INSTRUCTIONS FOR THE TASK — Rewrite every line of the records with "developed" swapped for "processed" and everything else unchanged. Leave out the pictures.

EXERCISE INPUT —
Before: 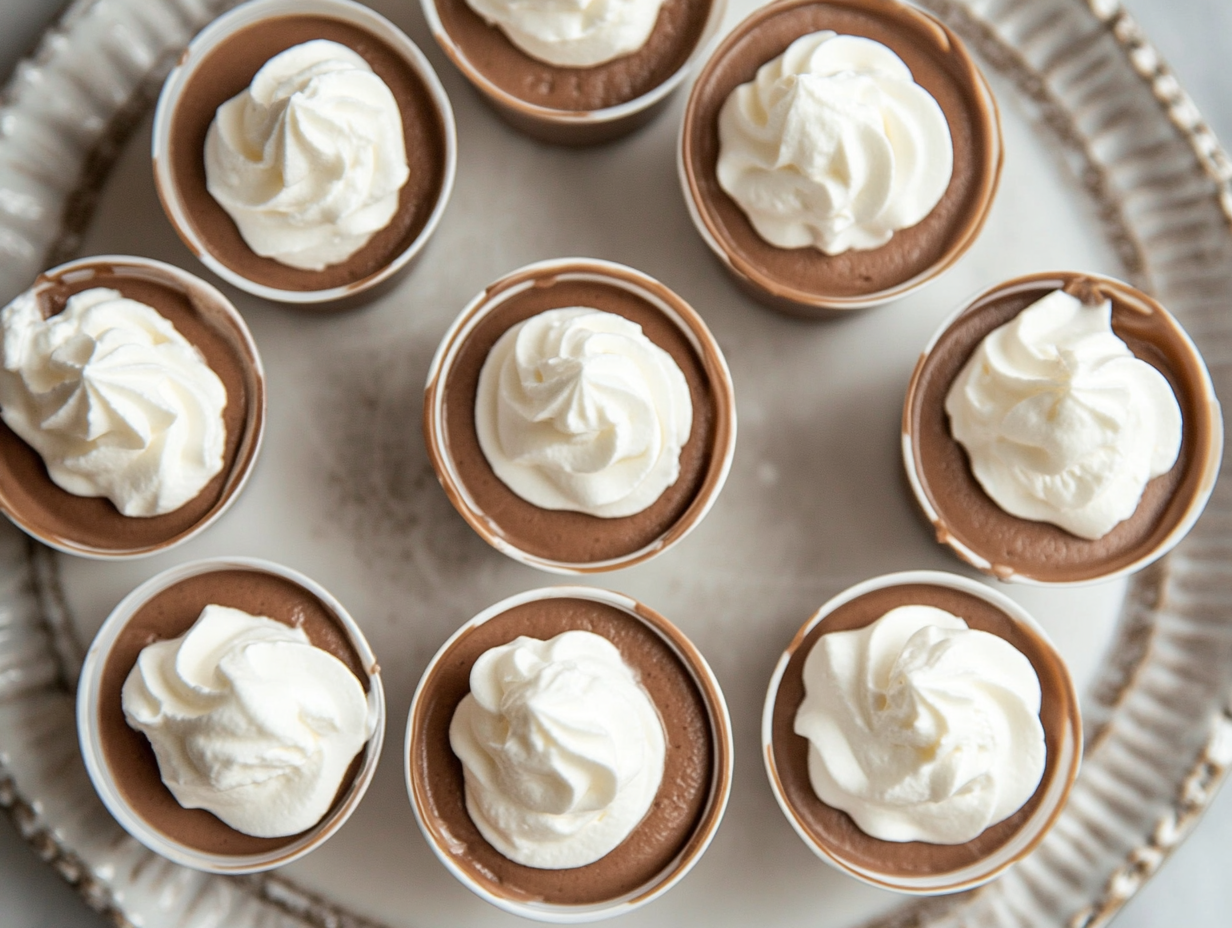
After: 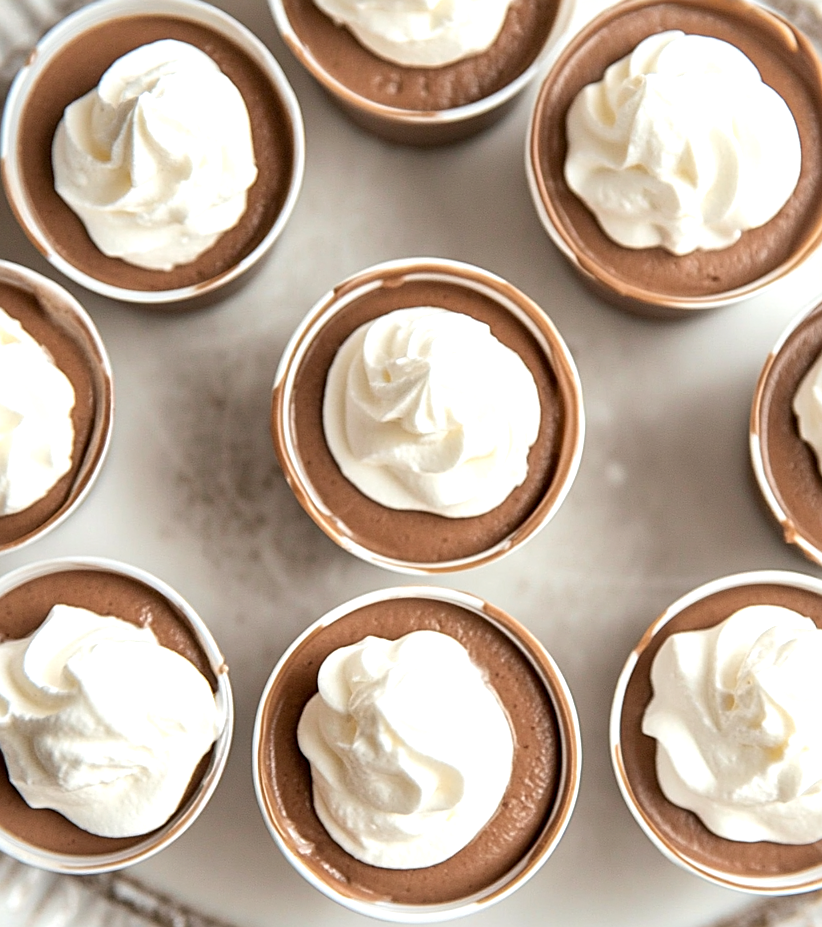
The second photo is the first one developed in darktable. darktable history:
sharpen: on, module defaults
crop and rotate: left 12.359%, right 20.894%
base curve: curves: ch0 [(0, 0) (0.283, 0.295) (1, 1)], preserve colors none
exposure: black level correction 0.001, exposure 0.498 EV, compensate exposure bias true, compensate highlight preservation false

FULL SOLUTION —
Before: 
After: 
The second photo is the first one processed in darktable. darktable history:
sharpen: on, module defaults
crop and rotate: left 12.359%, right 20.894%
base curve: curves: ch0 [(0, 0) (0.283, 0.295) (1, 1)], preserve colors none
exposure: black level correction 0.001, exposure 0.498 EV, compensate exposure bias true, compensate highlight preservation false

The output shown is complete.